▶ **EXERCISE DETAILS**
Pick out each line of the data that contains the string "milhões". Case counts.

▶ **EXTRACTED DATA**
* * * * *

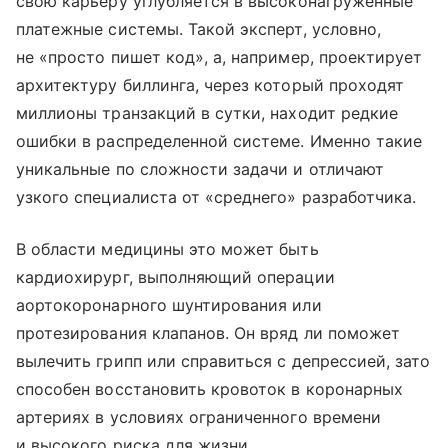
свою карьеру углубляется в высоконагруженные
платежные системы. Такой эксперт, условно,
не «просто пишет код», а, например, проектирует
архитектуру биллинга, через который проходят
миллионы транзакций в сутки, находит редкие
ошибки в распределенной системе. Именно такие
уникальные по сложности задачи и отличают
узкого специалиста от «среднего» разработчика.
В области медицины это может быть
кардиохирург, выполняющий операции
аортокоронарного шунтирования или
протезирования клапанов. Он вряд ли поможет
вылечить грипп или справиться с депрессией, зато
способен восстановить кровоток в коронарных
артериях в условиях ограниченного времени
и высокого риска для жизни.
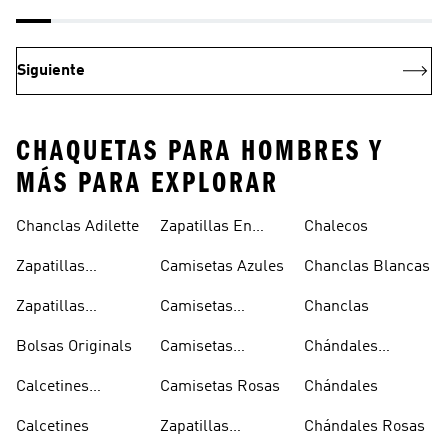
Siguiente
CHAQUETAS PARA HOMBRES Y
MÁS PARA EXPLORAR
Chanclas Adilette
Zapatillas En
Chalecos
Oferta
Zapatillas
Camisetas Azules
Chanclas Blancas
Sambas Blancas
Zapatillas
Camisetas
Chanclas
Superstar
Negras
Bolsas Originals
Camisetas
Chándales
Blancas
Originals
Blancos
Calcetines
Camisetas Rosas
Chándales
Tobilleros
Calcetines
Zapatillas
Chándales Rosas
Blancos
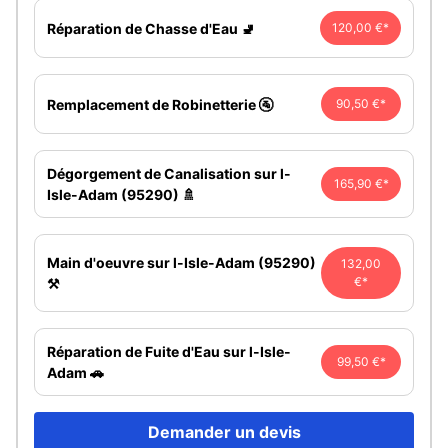
Réparation de Chasse d'Eau 🚽
120,00 €*
Remplacement de Robinetterie 🚰
90,50 €*
Dégorgement de Canalisation sur l-
165,90 €*
Isle-Adam (95290) 🚿
Main d'oeuvre sur l-Isle-Adam (95290)
132,00
€*
⚒️
Réparation de Fuite d'Eau sur l-Isle-
99,50 €*
Adam 🚗
Demander un devis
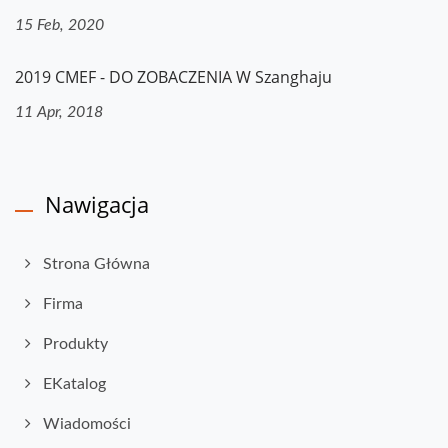
15 Feb, 2020
2019 CMEF - DO ZOBACZENIA W Szanghaju
11 Apr, 2018
Nawigacja
Strona Główna
Firma
Produkty
EKatalog
Wiadomości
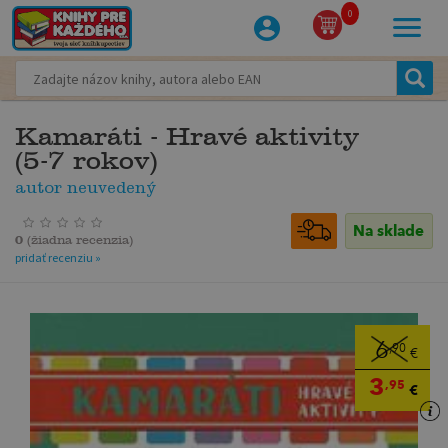
0
Kamaráti - Hravé aktivity
(5-7 rokov)
autor neuvedený
Na sklade
0
(
žiadna recenzia
)
pridať recenziu »
6
,90
€
3
,95
€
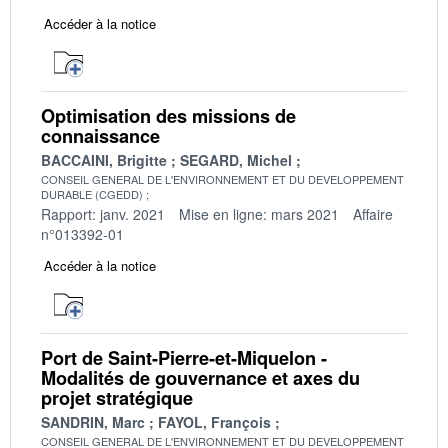
Accéder à la notice
Optimisation des missions de
connaissance
BACCAINI, Brigitte
SEGARD, Michel
CONSEIL GENERAL DE L'ENVIRONNEMENT ET DU DEVELOPPEMENT
DURABLE (CGEDD)
Rapport: janv. 2021
Mise en ligne: mars 2021
Affaire
n°013392-01
Accéder à la notice
Port de Saint-Pierre-et-Miquelon -
Modalités de gouvernance et axes du
projet stratégique
SANDRIN, Marc
FAYOL, François
CONSEIL GENERAL DE L'ENVIRONNEMENT ET DU DEVELOPPEMENT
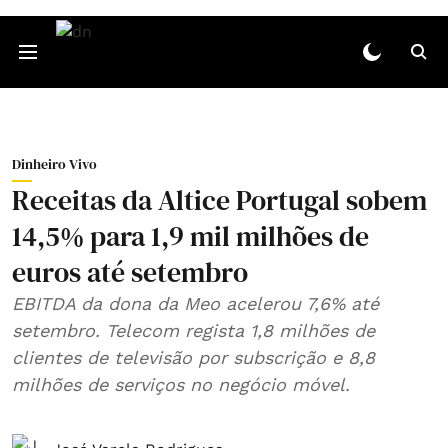
Dinheiro Vivo
Receitas da Altice Portugal sobem
14,5% para 1,9 mil milhões de
euros até setembro
EBITDA da dona da Meo acelerou 7,6% até
setembro. Telecom regista 1,8 milhões de
clientes de televisão por subscrição e 8,8
milhões de serviços no negócio móvel.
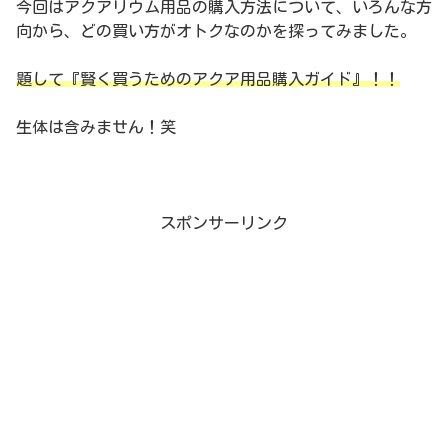
今回はアクアリウム用品の購入方法について、いろんな方
向から、どの買い方がオトクなのかを探ってみました。
題して『賢く買うためのアクア用品購入ガイド』！！
生体は含みません！笑
スポンサーリンク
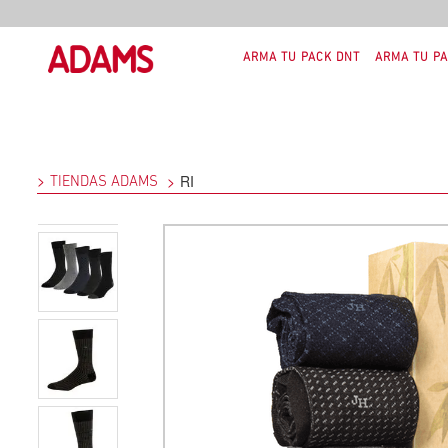
ARMA TU PACK DNT
ARMA TU PA
RI
TIENDAS ADAMS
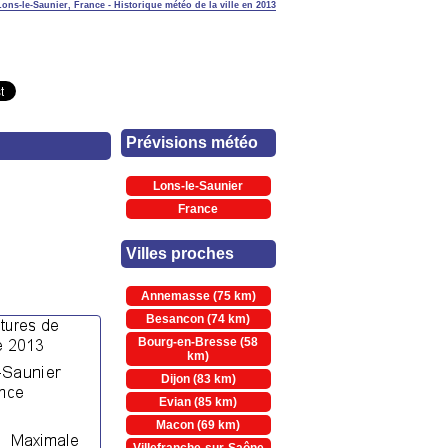
Lons-le-Saunier, France - Historique météo de la ville en 2013
Prévisions météo
Lons-le-Saunier
France
Villes proches
Annemasse (75 km)
Besancon (74 km)
Bourg-en-Bresse (58
km)
Dijon (83 km)
Evian (85 km)
Macon (69 km)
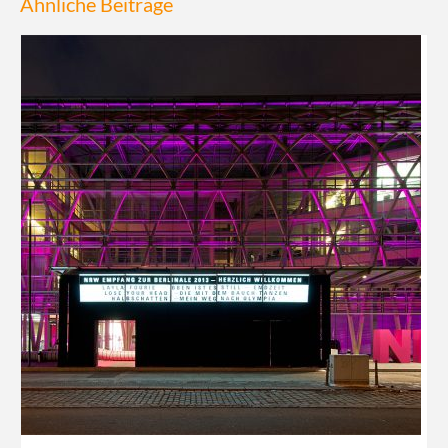
Ähnliche Beiträge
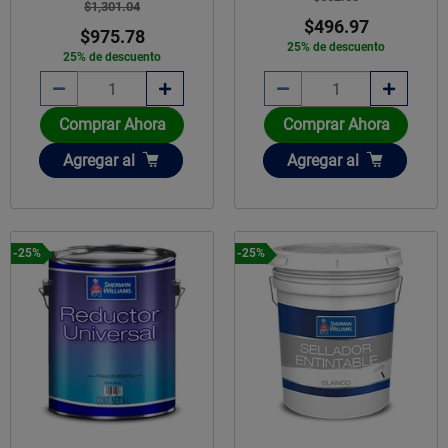
$1,301.04
$496.97
$975.78
25% de descuento
25% de descuento
Comprar Ahora
Comprar Ahora
Añadir
Añadir
Agregar
al
Agregar
al
-25%
-25%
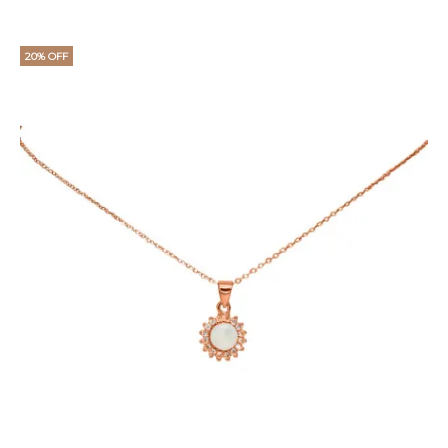
20% OFF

* * * * *

▶ **RESPONSE TO THIS TASK**
14,5% para 1,9 mil milhões de
setembro. Telecom regista 1,8 milhões de
milhões de serviços no negócio móvel.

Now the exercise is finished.